President Trump's announcement of a 100% tariff on branded and patented pharmaceutical imports, targeting a market valued at $213 billion in 2024, initially suggests a significant risk of price inflation for U.S. consumers. However, the policy's actual commercial impact is expected to be substantially muted by several critical exemptions. Firstly, the tariffs do not apply to generic drugs, which account for a commanding 90% of all prescriptions filled in the United. Secondly, a prior agreement capping tariffs on European Union imports at 15% is expected to remain in place, shielding the largest source of U.S. drug imports, which constitutes 60% of the total.
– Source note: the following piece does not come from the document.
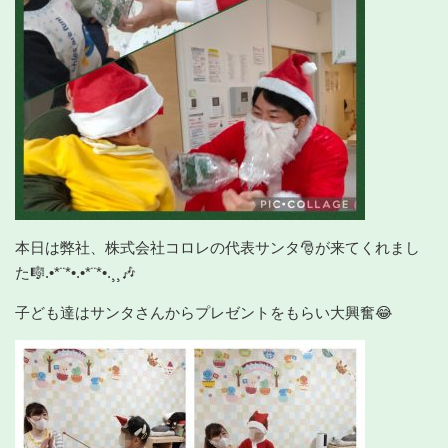
本日は弊社、株式会社コロレの代表サンタ🎅が来てくれまし
た🎼.•*¨*•.•*¨*•.¸¸🎶
子ども達はサンタさんからプレゼントをもらい大興奮😂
Finally, and most significantly, exemptions will be granted to any drugmaker with existing or committed U.S.-based manufacturing facilities. Analysts at JPMorgan and UBS note this will likely exclude a majority of pharmaceutical products, as major firms like Novartis and Roche have already confirmed they anticipate little to no impact due to their substantial U.S. production footprints. Anticipatory stockpiling by manufacturers is also expected to buffer any immediate supply or price shocks, collectively indicating the announced policy is more a targeted political measure than a broad-based economic disruption for the sector.